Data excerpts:

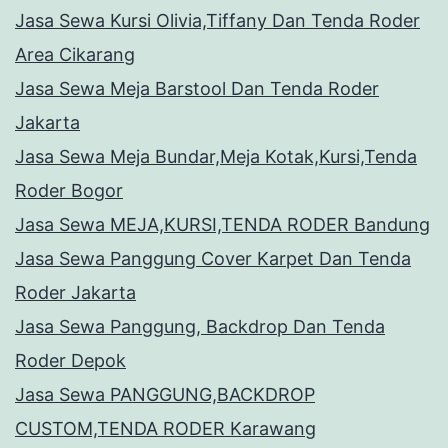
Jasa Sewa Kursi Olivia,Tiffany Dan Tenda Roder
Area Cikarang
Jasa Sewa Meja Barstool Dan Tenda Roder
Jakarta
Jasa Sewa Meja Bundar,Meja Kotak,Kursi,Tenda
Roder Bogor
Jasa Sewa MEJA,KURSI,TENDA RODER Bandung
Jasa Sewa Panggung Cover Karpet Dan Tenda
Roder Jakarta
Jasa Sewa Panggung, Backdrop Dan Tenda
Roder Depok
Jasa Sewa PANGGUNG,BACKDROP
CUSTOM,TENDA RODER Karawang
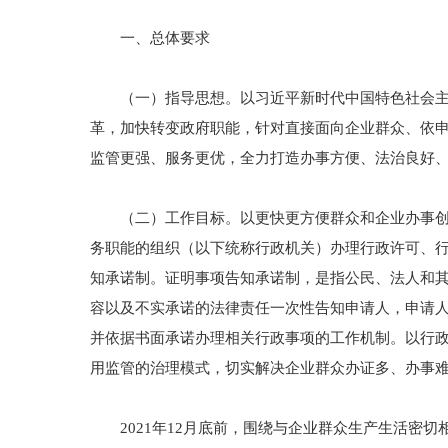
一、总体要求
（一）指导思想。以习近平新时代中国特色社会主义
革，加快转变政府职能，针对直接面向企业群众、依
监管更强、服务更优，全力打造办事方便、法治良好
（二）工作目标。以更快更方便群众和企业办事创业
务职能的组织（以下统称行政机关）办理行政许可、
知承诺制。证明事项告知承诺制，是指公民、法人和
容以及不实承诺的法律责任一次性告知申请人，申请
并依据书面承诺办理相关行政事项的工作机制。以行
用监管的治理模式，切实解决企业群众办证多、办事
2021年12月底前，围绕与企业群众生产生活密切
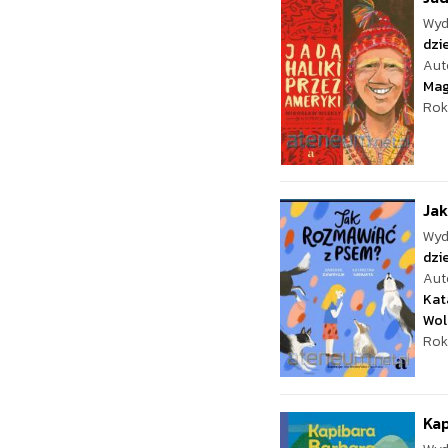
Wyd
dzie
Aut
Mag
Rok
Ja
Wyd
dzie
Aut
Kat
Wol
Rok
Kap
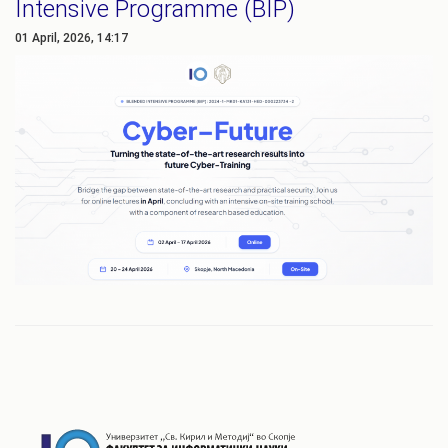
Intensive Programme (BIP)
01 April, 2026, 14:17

---

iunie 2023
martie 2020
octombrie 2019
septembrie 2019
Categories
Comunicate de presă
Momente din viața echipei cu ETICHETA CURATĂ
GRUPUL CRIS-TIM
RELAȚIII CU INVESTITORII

--

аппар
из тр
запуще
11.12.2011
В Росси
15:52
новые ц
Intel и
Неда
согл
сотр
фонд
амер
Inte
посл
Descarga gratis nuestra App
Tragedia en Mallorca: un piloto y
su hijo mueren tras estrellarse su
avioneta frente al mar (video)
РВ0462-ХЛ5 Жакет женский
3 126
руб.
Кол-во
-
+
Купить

• What this task involves: All lines with the word "Jasa" must be located in the data and copied.

• Written answer:
Jasa Sewa Kursi Olivia,Tiffany Dan Tenda Roder
Jasa Sewa Meja Barstool Dan Tenda Roder
Jasa Sewa Meja Bundar,Meja Kotak,Kursi,Tenda
Jasa Sewa MEJA,KURSI,TENDA RODER Bandung
Jasa Sewa Panggung Cover Karpet Dan Tenda
Jasa Sewa Panggung, Backdrop Dan Tenda
Jasa Sewa PANGGUNG,BACKDROP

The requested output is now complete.